Phase-Controlled Growth of Two-Dimensional Magnetic Chromium Tellurides

The discovery of ferromagnetic ordering in two-dimensional (2D) materials has sparked significant interest in both academic and industrial communities for its great potential in fundamental research and novel application such as spintronics. Recently, chromium tellurides (Cr_xTe_y) with various phases and compositions, are emerging as a promising class of novel 2D ferromagnets, attributed to their tunable magnetic ordering, high Curie temperature (T<i>_C</i>), and desirable stability. It is believed that the rich structural and magnetic variations of Cr_xTe_y should arise from the position and content of the intercalated Cr atoms between adjacent layers.

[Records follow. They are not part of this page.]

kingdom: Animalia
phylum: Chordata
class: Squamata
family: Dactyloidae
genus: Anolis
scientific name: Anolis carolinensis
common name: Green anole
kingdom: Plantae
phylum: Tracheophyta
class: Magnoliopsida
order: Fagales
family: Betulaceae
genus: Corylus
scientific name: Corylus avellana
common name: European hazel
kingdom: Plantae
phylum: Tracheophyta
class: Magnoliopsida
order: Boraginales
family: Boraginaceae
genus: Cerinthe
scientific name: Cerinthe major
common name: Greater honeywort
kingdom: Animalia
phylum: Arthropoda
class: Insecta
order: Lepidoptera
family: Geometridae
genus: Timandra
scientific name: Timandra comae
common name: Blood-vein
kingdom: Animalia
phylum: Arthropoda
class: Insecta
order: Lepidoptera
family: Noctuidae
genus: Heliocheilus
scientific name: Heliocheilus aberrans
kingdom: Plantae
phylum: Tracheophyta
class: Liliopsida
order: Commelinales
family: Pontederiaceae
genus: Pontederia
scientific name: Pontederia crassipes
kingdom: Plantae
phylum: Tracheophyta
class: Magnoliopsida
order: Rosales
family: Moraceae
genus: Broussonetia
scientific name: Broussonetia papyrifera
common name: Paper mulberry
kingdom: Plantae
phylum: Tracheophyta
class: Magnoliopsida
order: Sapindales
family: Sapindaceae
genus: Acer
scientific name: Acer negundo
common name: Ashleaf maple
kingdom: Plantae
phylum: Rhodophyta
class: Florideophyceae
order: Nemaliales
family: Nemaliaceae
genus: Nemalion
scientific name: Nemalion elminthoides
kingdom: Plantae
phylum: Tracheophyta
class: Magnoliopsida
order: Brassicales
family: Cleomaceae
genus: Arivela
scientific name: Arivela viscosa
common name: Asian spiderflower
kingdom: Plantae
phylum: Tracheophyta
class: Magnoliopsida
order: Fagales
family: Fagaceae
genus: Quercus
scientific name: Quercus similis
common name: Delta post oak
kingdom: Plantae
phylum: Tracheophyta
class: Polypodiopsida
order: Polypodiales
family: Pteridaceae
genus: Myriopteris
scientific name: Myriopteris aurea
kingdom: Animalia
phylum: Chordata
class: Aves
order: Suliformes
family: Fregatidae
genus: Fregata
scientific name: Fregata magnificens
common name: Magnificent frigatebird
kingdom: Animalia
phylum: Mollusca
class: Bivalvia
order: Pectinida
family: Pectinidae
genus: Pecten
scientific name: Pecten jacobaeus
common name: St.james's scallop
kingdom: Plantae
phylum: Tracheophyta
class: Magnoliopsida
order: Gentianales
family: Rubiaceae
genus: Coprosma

However, the synthesis of ultrathin and high-quality Cr_xTe_y with controlled phases and compositions is challenging, not to mention the in-depth investigation of the effect of intercalated Cr atoms on magnetic ordering. In this work, by carefully tuning the reaction temperature and carrier gas flow rate, controllable growth of various Cr_xTe_y, including CrTe, Cr₂Te₃, Cr₅Te₈, and CrTe₂, is achieved with the facile one-step chemical vapor deposition (CVD) method. Atomic-resolution scanning transmission electron microscopy-annular dark field imaging is adopted to unravel the phases of as-synthesized Cr_xTe_y. Magnetic properties of prepared Cr_xTe_y are probed using both reflective magnetic circular dichroism and magnetotransport measurements. Near-rectangular hysteresis loops not only indicate ferromagnetism with strong magnetic anisotropy in all Cr_xTe_y flakes but also suggest the high quality of the CVD-grown samples. Remarkably, the strong correlation between phase and magnetic ordering of Cr_xTe_y is comprehensively studied and reported for the first time. Density functional theory calculations further reveal the difference in ferromagnetic ordering between various phases, which can be well interpreted by the magnetic anisotropy and Stoner criterion. This work sheds light on the scalable and controllable synthesis of 2D magnetic materials and highlights the great potential of Cr_xTe_y for future spintronic applications.